§ **Your assignment**:
Each record below should be reproduced as it is written, with pictures left out entirely.

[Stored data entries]
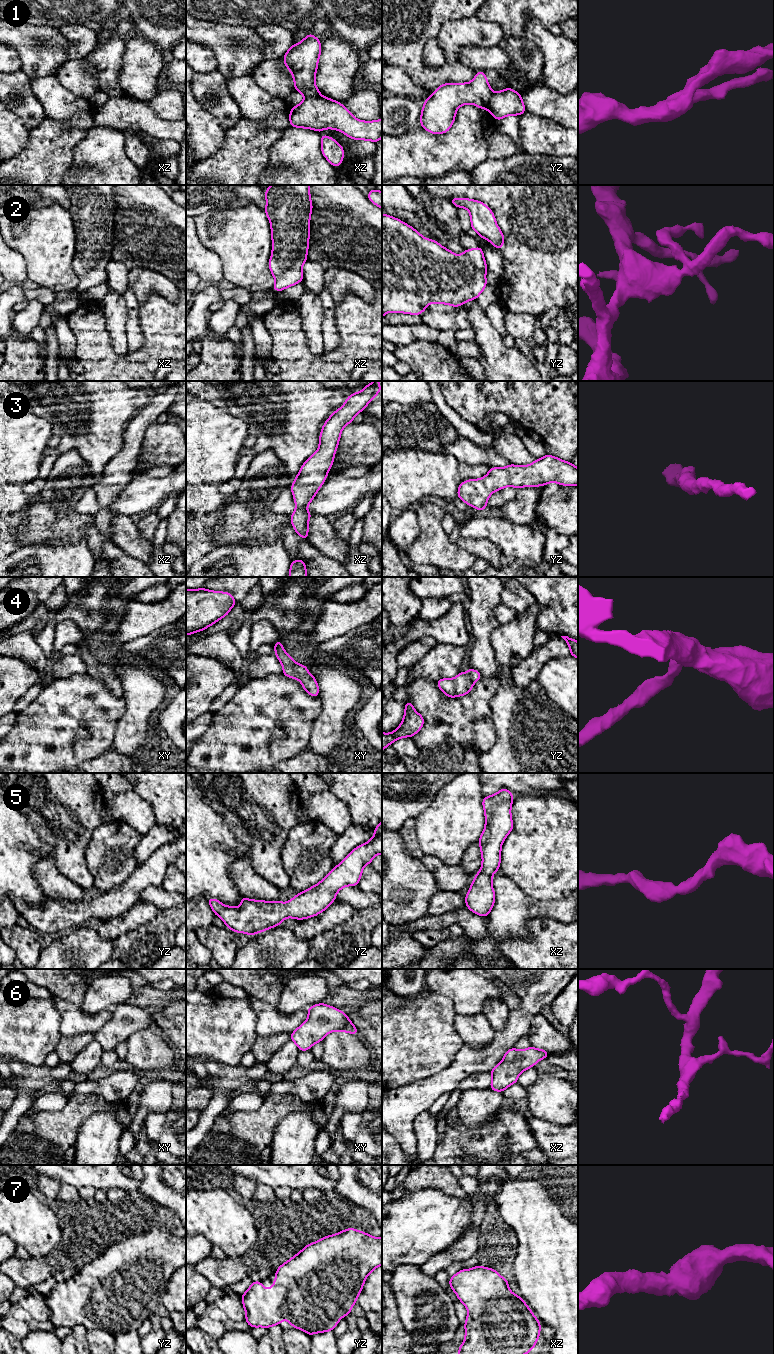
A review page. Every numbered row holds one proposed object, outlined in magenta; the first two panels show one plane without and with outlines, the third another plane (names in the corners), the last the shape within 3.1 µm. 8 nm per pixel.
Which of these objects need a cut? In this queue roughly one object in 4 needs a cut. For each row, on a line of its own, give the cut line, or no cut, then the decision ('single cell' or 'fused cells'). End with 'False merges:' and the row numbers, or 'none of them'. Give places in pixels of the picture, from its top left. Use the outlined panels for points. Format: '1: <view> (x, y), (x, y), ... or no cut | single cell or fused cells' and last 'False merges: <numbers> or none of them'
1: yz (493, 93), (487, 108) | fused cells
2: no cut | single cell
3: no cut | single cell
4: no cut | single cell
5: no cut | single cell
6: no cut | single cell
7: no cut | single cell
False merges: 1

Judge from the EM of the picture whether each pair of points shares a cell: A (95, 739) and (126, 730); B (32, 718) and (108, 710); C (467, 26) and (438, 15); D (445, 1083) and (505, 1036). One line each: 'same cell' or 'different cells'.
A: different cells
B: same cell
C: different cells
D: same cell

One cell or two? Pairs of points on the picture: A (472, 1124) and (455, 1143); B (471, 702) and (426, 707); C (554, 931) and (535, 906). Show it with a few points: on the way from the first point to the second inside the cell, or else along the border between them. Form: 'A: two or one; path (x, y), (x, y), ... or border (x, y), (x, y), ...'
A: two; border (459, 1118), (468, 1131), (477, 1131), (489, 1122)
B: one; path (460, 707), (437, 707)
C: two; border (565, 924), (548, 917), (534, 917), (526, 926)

§ **Your solution**:
A review page. Every numbered row holds one proposed object, outlined in magenta; the first two panels show one plane without and with outlines, the third another plane (names in the corners), the last the shape within 3.1 µm. 8 nm per pixel.
Which of these objects need a cut? In this queue roughly one object in 4 needs a cut. For each row, on a line of its own, give the cut line, or no cut, then the decision ('single cell' or 'fused cells'). End with 'False merges:' and the row numbers, or 'none of them'. Give places in pixels of the picture, from its top left. Use the outlined panels for points. Format: '1: <view> (x, y), (x, y), ... or no cut | single cell or fused cells' and last 'False merges: <numbers> or none of them'
1: yz (493, 93), (487, 108) | fused cells
2: no cut | single cell
3: no cut | single cell
4: no cut | single cell
5: no cut | single cell
6: no cut | single cell
7: no cut | single cell
False merges: 1

Judge from the EM of the picture whether each pair of points shares a cell: A (95, 739) and (126, 730); B (32, 718) and (108, 710); C (467, 26) and (438, 15); D (445, 1083) and (505, 1036). One line each: 'same cell' or 'different cells'.
A: different cells
B: same cell
C: different cells
D: same cell

One cell or two? Pairs of points on the picture: A (472, 1124) and (455, 1143); B (471, 702) and (426, 707); C (554, 931) and (535, 906). Show it with a few points: on the way from the first point to the second inside the cell, or else along the border between them. Form: 'A: two or one; path (x, y), (x, y), ... or border (x, y), (x, y), ...'
A: two; border (459, 1118), (468, 1131), (477, 1131), (489, 1122)
B: one; path (460, 707), (437, 707)
C: two; border (565, 924), (548, 917), (534, 917), (526, 926)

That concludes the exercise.